* _STUDY TEXT_:
##############################

Many character can appear as fairly distinct-looking glyphs - consider the few ways you can write an a (e.g. cursive, block). Exactly the same function, but different looks.
  • also, some scripts will change the glyph used for a character in specific sequences of code points
  • consider languages that never separate specific characters (e.g. ch in Czech),
  • the concept of text segmentation for e.g. cursor movement - which is sometimes multiple codepoints - a 'grapheme cluster' becomes a more useful concept, see e.g. UAX #29.

To most of us, the takeaway from that is that codepoints tend to be semantic things - even if most of the time and for most of the world they work out as one glyphs put after the other.



U+ codepoint denotation

A particular Unicode codepoint is basically an integer, and typically denoted using the U+ format that uses hexadecimal, and frequently seen left-padded with zeroes.

##############################

* _DATA EXCERPT_:
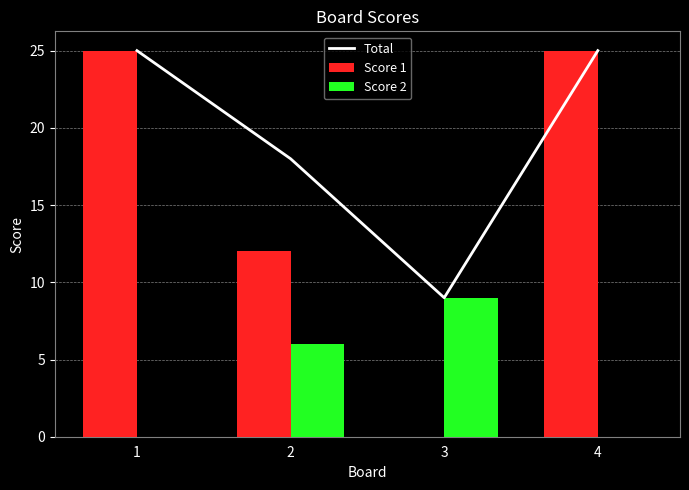

What is the value of the Total bar at the 2nd from the left?

18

##############################

* _PROBLEMS TO WORK ON_:
A - In the Unicode text, what format is typically used to denote a particular codepoint?
B - Transcribe the Unicode text word for word, beginning at the words "To most of us, the" and stopping after "left-padded with zeroes.".
The listing has no connection to the Unicode text.

* _ANSWERS BY ITEM NUMBER_:
A - The U+ format, which uses hexadecimal and is frequently left-padded with zeroes.

B -
To most of us, the takeaway from that is that codepoints tend to be semantic things - even if most of the time and for most of the world they work out as one glyphs put after the other.



U+ codepoint denotation

A particular Unicode codepoint is basically an integer, and typically denoted using the U+ format that uses hexadecimal, and frequently seen left-padded with zeroes.